Madame de Bergenheim, who was out of patience at this questioning, began to speak in a quick tone which was a contrast to her aunt’s solemn slowness.
“Rousselet,” said she, “when you took the newspapers out of the office, did you notice whether the wrappers were intact, or whether they had been opened?”
The good man half concealed his face in his cravat at this precise questioning, and it was with embarrassment that he replied, after a moment’s hesitation:
“Certainly, Madame—as to the wrappers—I do not accuse the postmaster—”
“If the journals were sealed when you received them, you are the only one who could have opened them.”
Rousselet straightened himself up to his full height, and, giving to his nut-cracker face the most dignified look possible, he said in a solemn tone:
“With due deference to you, Madame, Leonard Rousselet is well known. Fifty-seven years old on Saint-Hubert’s day, I am incapable of opening newspapers. When they have been read at the chateau and they send me with them to the cure, I do not say—perhaps on my way—it is a recreation—and then the cure is Jean Bartou, son of Joseph Bartou, the tilemaker. But to read the newspaper before my masters have done so! Never! Leonard Rousselet is an old man incapable of such baseness. Baptized when a child; fifty-seven years on Saint-Hubert’s day.”
“When you speak of your pastor, do so in a more becoming manner,” interrupted Mademoiselle de Colrandeuil, although she herself in private did not speak of the plebeian priest in very respectful terms.
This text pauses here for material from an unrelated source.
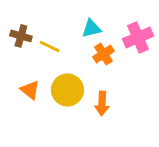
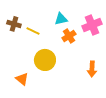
orange triangle: (30, 90) -> (22, 79), moved
orange arrow: (102, 103) -> (92, 69), moved

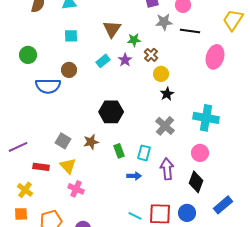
But if Joseph Bartou’s son was always the son of Joseph Bartou to her, she meant that he should be Monsieur le Cure to the peasants.
Madame de Bergenheim had not been much affected by Pere Rousselet’s harangue, and shook her head impatiently, saying in an imperative tone:
“I am certain that the newspapers have been opened by you, or by some person to whom you have given them, and I wish to know at once by whom.”
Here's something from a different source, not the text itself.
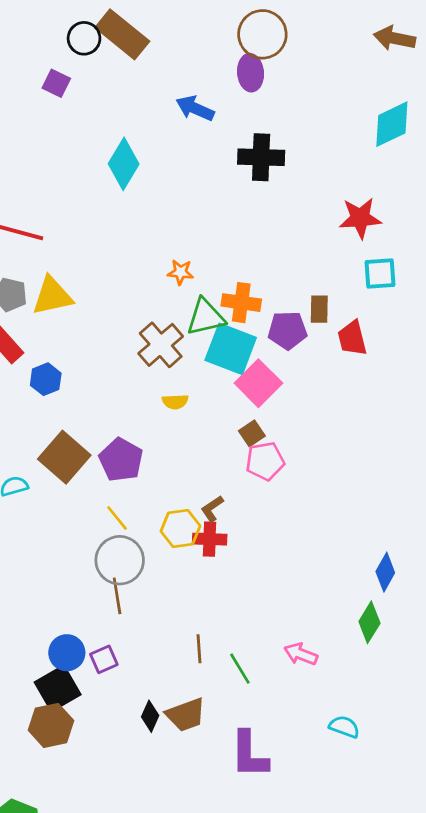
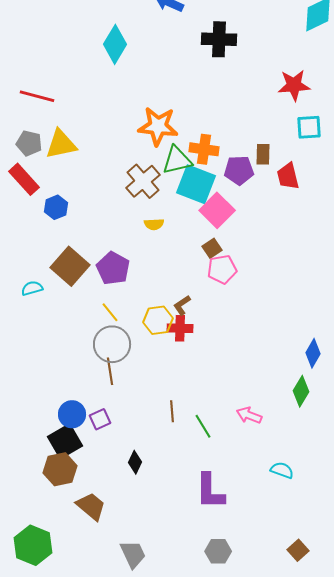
orange star: (180, 272) -> (158, 126), size x2.0
brown trapezoid: (186, 715) -> (91, 506), moved, turned -120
Rousselet dropped his pose of a Roman senator; passing his hand behind his ears, a familiar gesture with people when in embarrassing positions, he continued less emphatically:
“I stopped on my way back at La Fauconnerie, at the ’Femme-sans-Tete Inn’.”
“And what were you doing in a tavern?” interrupted Mademoiselle de Corandeuil severely. “You know it is not intended that the servants in this house should frequent taverns and such low places, which are not respectable and corrupt the morals of the lower classes.”
“Servants! lower classes! Old aristocrat!” growled Rousselet secretly; but, not daring to show his ill humor, he replied in a bland voice:
“If Mademoiselle had gone the same road that I did, with the same conveyance, she would know that it is a rather thirsty stretch. I stopped at the ‘Femme-sans-Tete’ to wash the dust down my parched throat. Whereupon Mademoiselle Reine—the daughter of Madame Gobillot, the landlady of the inn—Mademoiselle Reine asked me to allow her to look at the yellow-journal in which there are fashions for ladies; I asked her why; she said it was so that she might see how they made their bonnets, gowns, and other finery in Paris. The frivolity of women!”